Falo sobre Rosana Paulino e sua obra intitulada Parede da memória (1994-2015). Proponho um exercício de contação de histórias. Pode ser qualquer história, contanto que seja de família ou que eles considerem importante. Histórias são compartilhadas pelos alunos e, dentro delas, insiro a história de Arthur Bispo do Rosário. Um menino chamado Tales se expressa corporalmente, como quem precisa falar antes que esqueça o que custou a pensar. “Sabe o Pico do Jaraguá? Então, há um tempo atrás, lá era terra indígena. Tinha muitos indígenas lá. O tempo foi passando e a gente (da favela) foi ocupando esse lugar. Mas, assim, não que a gente tenha expulsado eles. Eles continuam lá, só que em grupos menores.” É um coletivo que insiste em ficar. Nesse momento, eu entendi de fato o que respondi quando me perguntaram na entrevista o que era mediação pra mim. “É a construção de uma ponte entre dois mundos que podem ser distintos ou iguais.”

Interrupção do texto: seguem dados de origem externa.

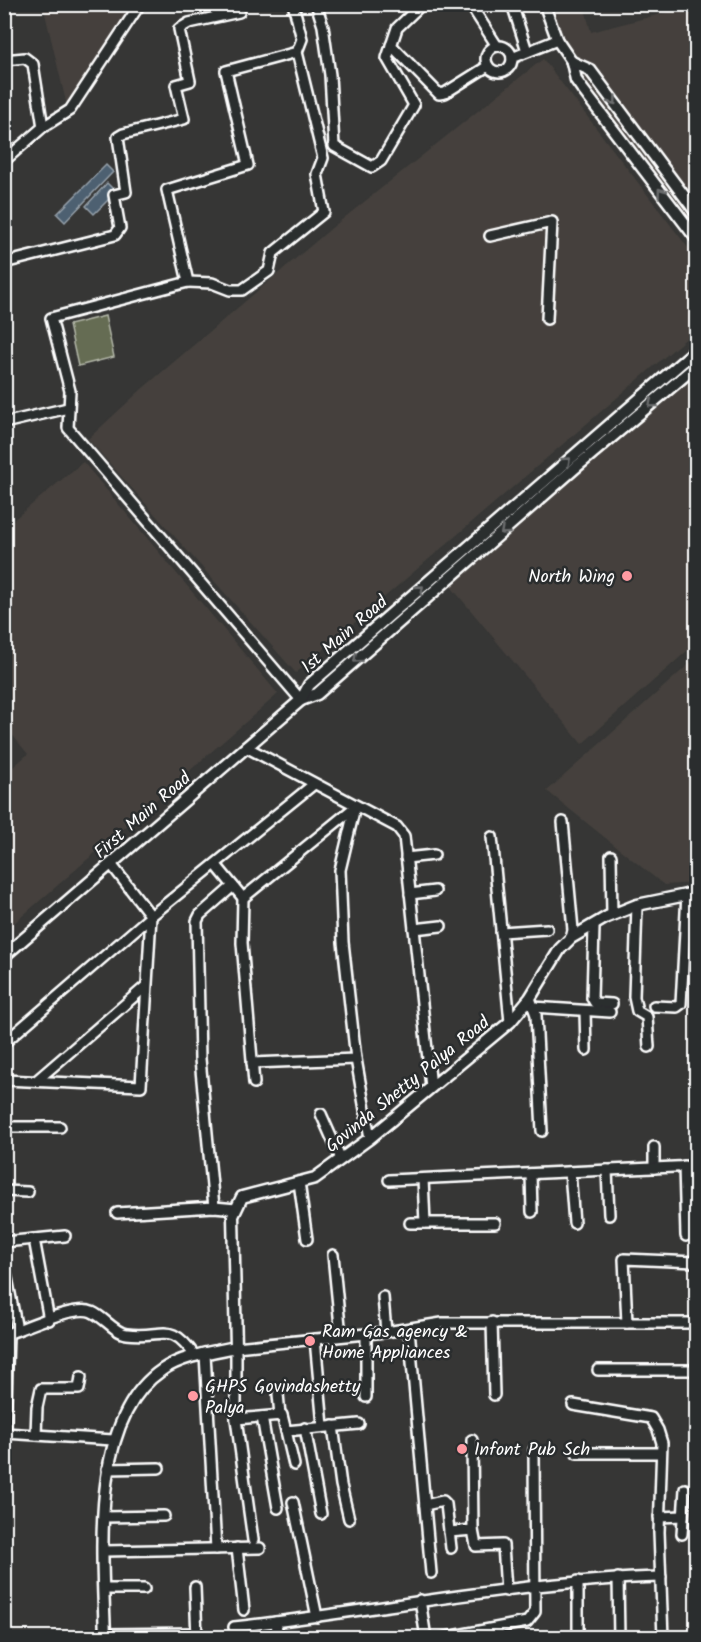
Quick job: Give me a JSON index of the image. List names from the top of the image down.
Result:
{
  "streets": {
    "street": ["1st Main Road", "First Main Road", "Govinda Shetty Palya Road"]
  },
  "crossings": [
    ["1st Main Road", "First Main Road"]
  ],
  "places": [
    "North Wing",
    "Ram Gas agency & Home Appliances",
    "GHPS Govindashetty Palya",
    "Infont Pub Sch"
  ]
}
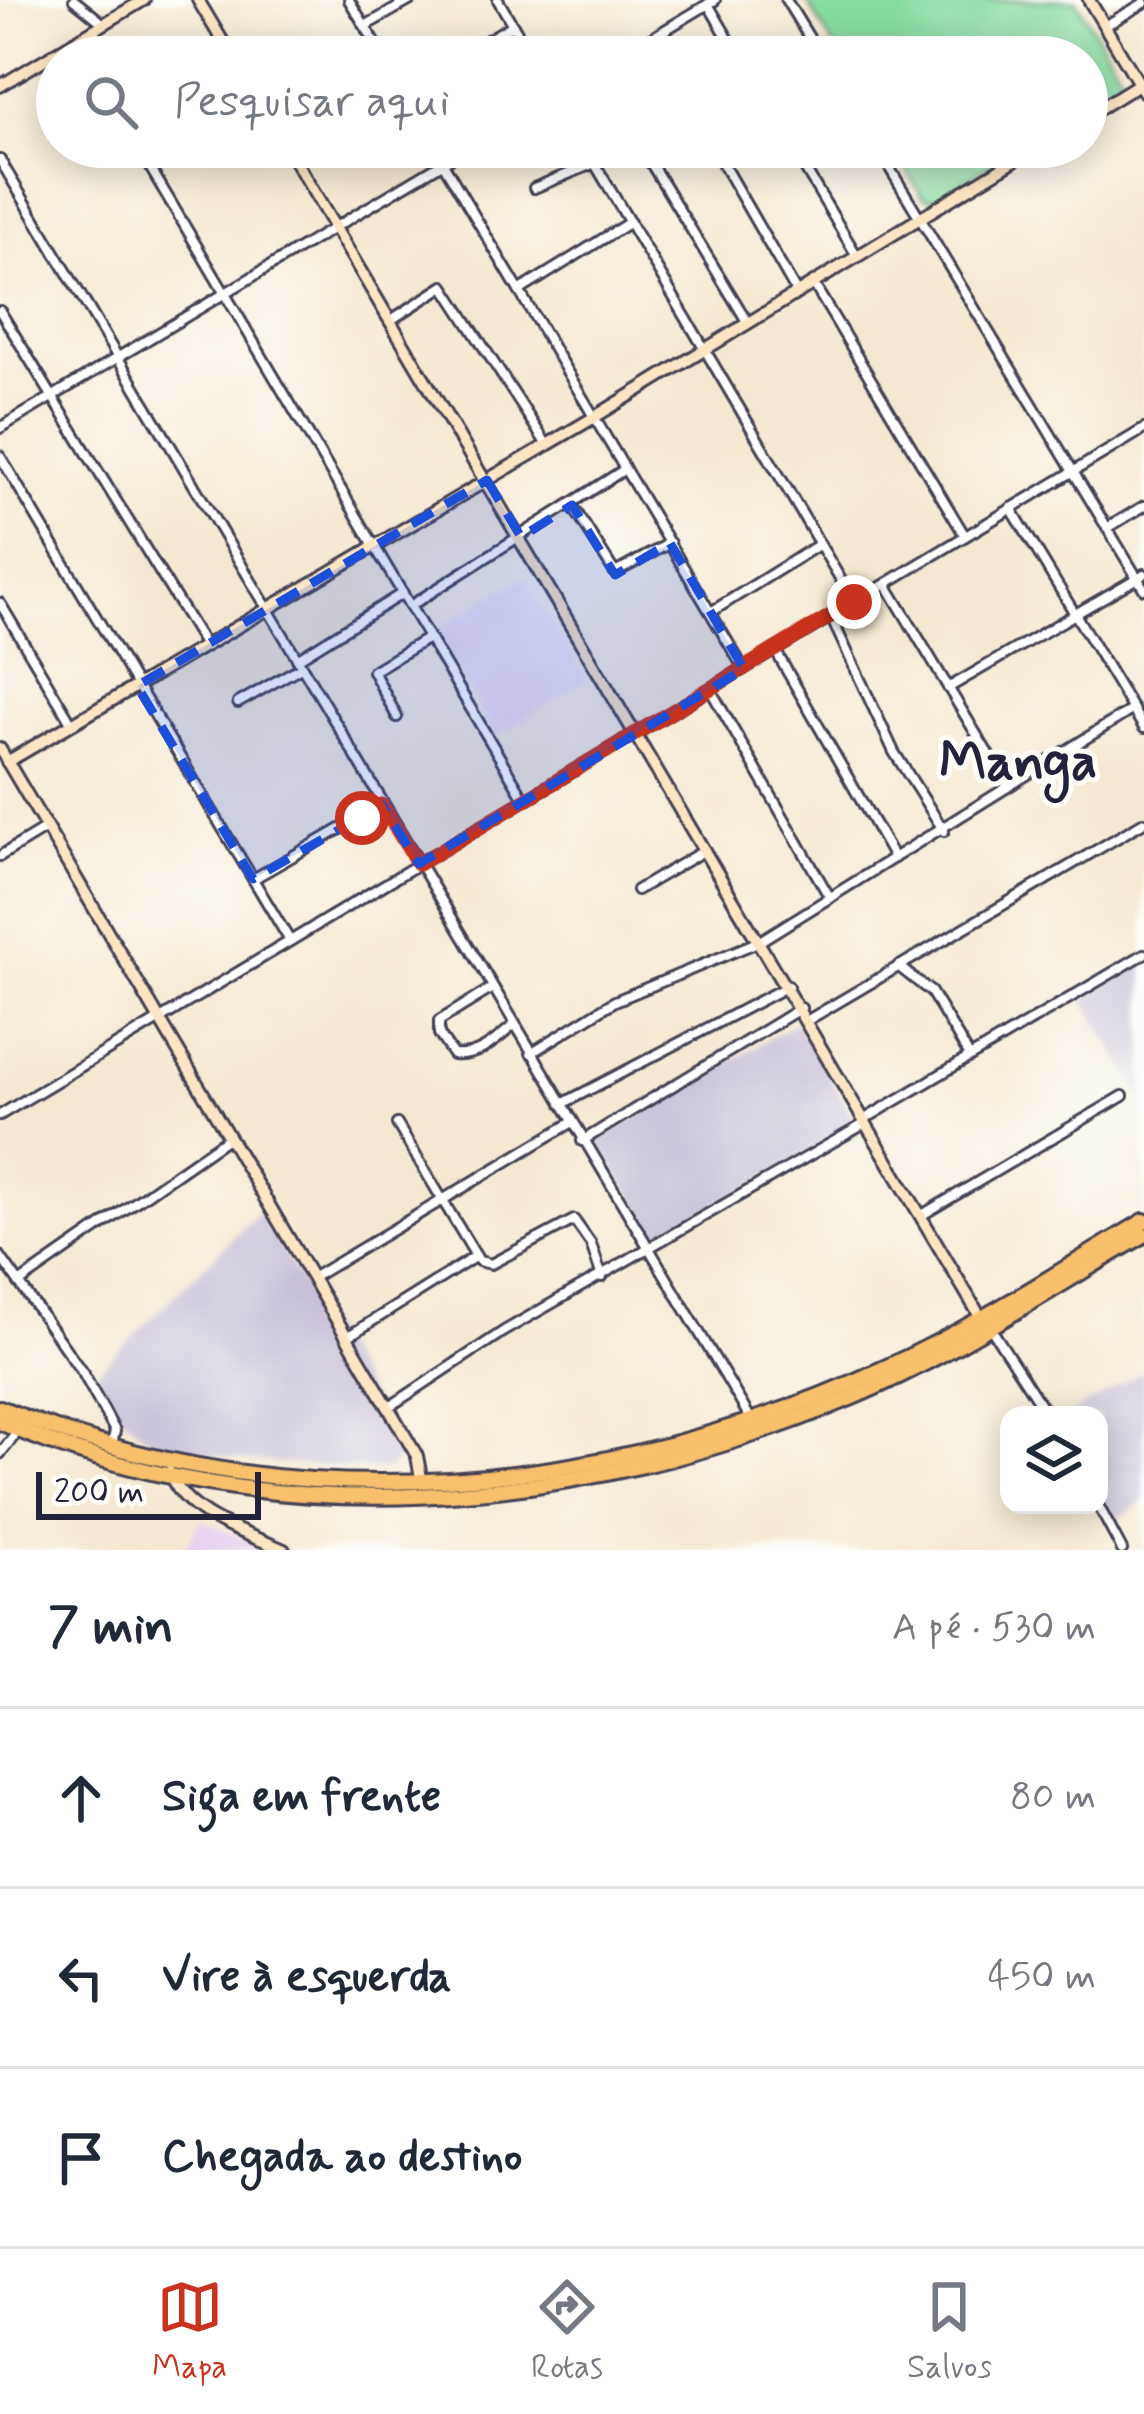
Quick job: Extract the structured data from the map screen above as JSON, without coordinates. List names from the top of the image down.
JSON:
{
  "districts": ["Manga"],
  "scale_bar": "200 m",
  "page": {
    "search": "Pesquisar aqui",
    "scale": "200 m",
    "heading": ["7 min", "A pé · 530 m"],
    "list": [
      ["Siga em frente", "80 m"],
      ["Vire à esquerda", "450 m"],
      "Chegada ao destino"
    ],
    "nav": ["Mapa", "Rotas", "Salvos"]
  }
}
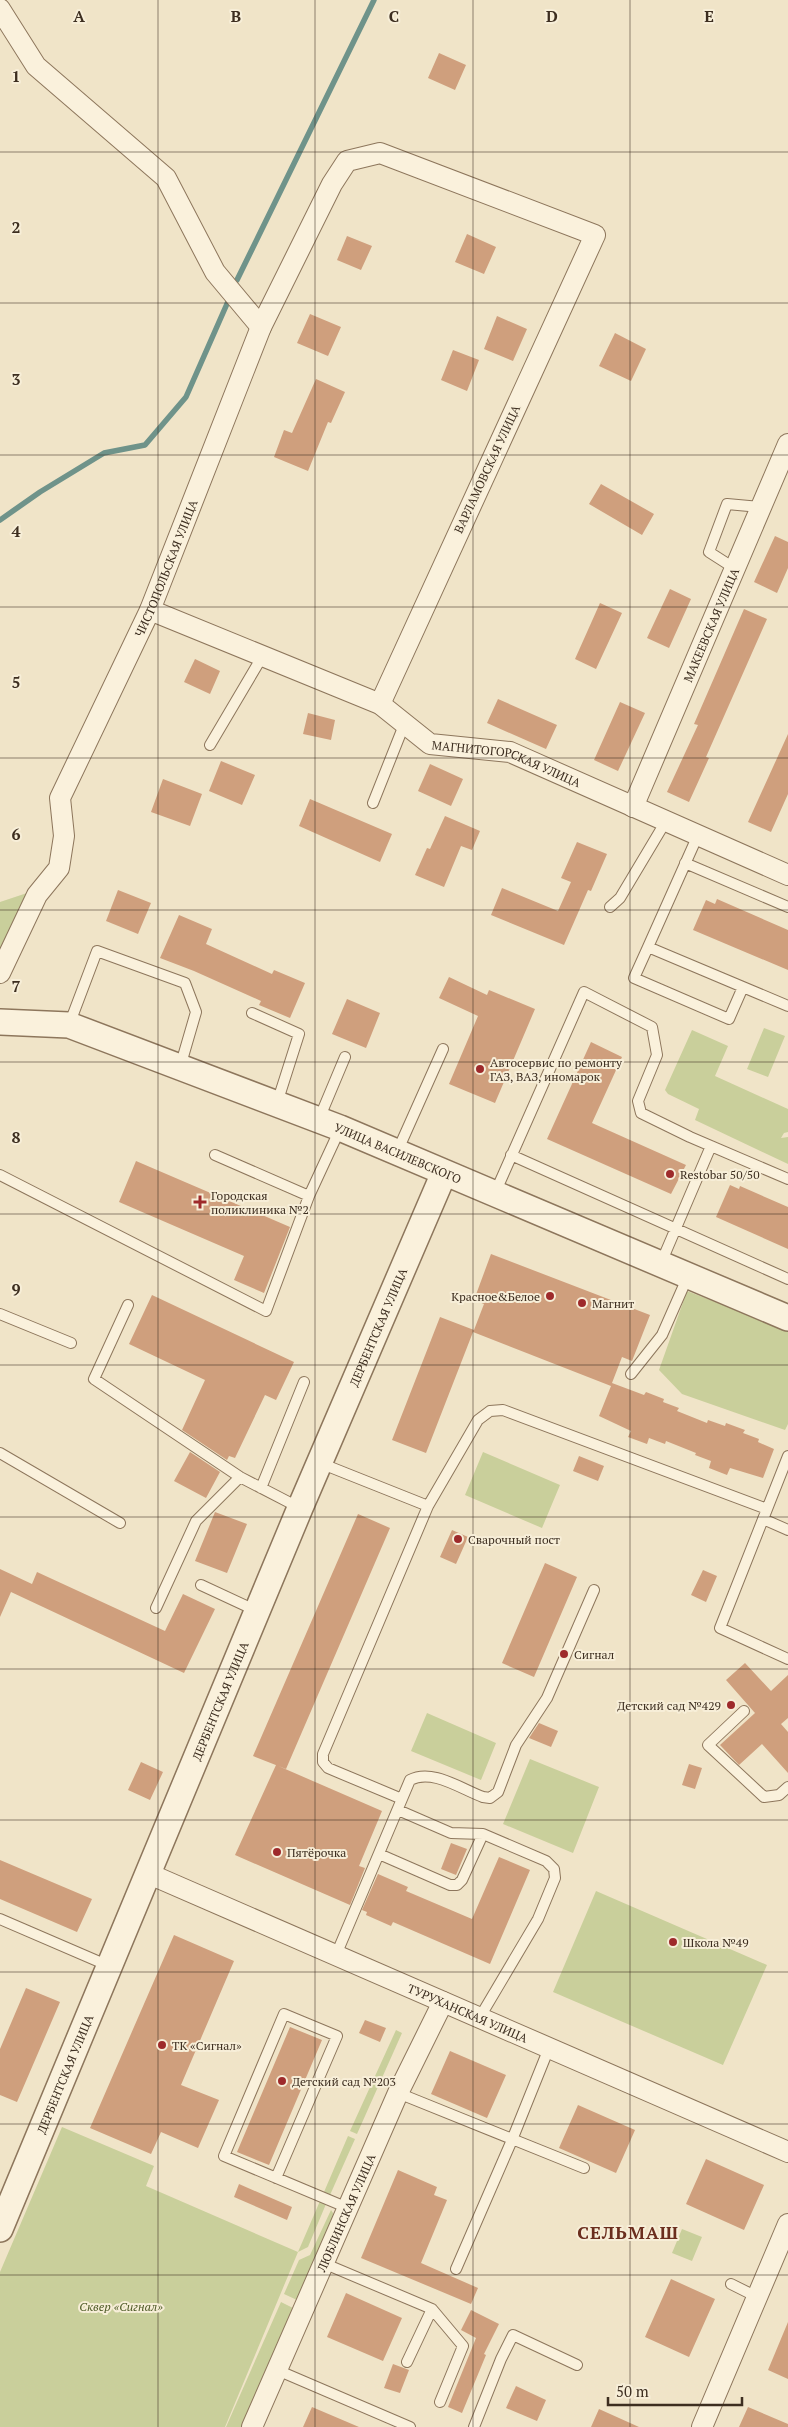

Naquele dia tive mais certeza do que eu sempre pensei. Que, quando me formasse, daria aula só em escola pública, porque sei que lá existem singularidades formadas no mesmo contexto que o meu. Em um contexto que o ensino é de difícil acesso. Que o básico não é garantido. Que a escola não leva a gente a passeios porque a grana é curta. Que estar em uma Bienal é a coreografia mais impossível de se realizar.

Grupos como esse e mediações como essa me fazem sentir que as duas horas no transporte público valeram a pena. Mas houve dias em que essas duas horas não foram bem aproveitadas. Vieram grupos/pessoas que não tinham o mínimo de interesse em me ouvir ou ouvir a pessoa que ali também mediava comigo. Nesses grupos, eu entendia que existem ouvidos que não escutam e bocas que sempre mandam.

Acredito naquele ditado que se pá nasceu na periferia: o mundão dá dessas. Num dia, você atende um grupo com o qual a identificação transborda e, no outro, atende um grupo que nem consegue olhar no seu olho. E tá suave, porque, quando o mundão dá dessas, é pra servir de aprendizado, tá ligado?